Input records section start

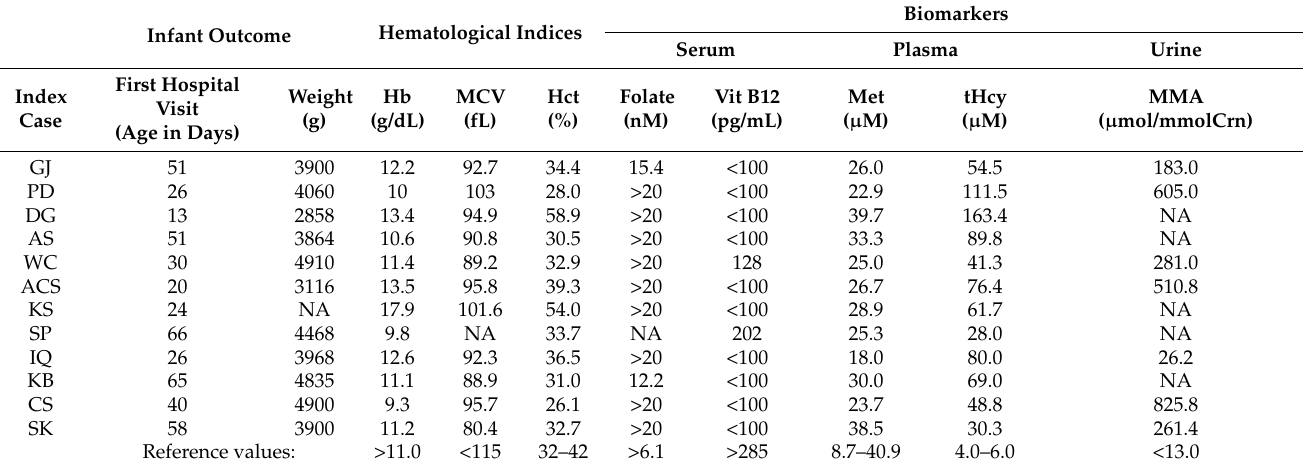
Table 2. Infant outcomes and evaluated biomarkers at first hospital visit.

Input records section end
Input records section start

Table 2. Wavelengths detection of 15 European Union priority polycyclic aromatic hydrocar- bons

Input records section end
Input records section start

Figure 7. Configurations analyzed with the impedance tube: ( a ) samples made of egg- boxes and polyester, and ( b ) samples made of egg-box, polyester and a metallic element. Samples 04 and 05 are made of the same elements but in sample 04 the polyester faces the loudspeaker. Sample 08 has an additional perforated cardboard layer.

Input records section end

Task to carry out: Throughout the records above, find the lines in which the word "Table" appears and return them.

Solution:
Table 2. Infant outcomes and evaluated biomarkers at first hospital visit.
Table 2. Wavelengths detection of 15 European Union priority polycyclic aromatic hydrocar- bons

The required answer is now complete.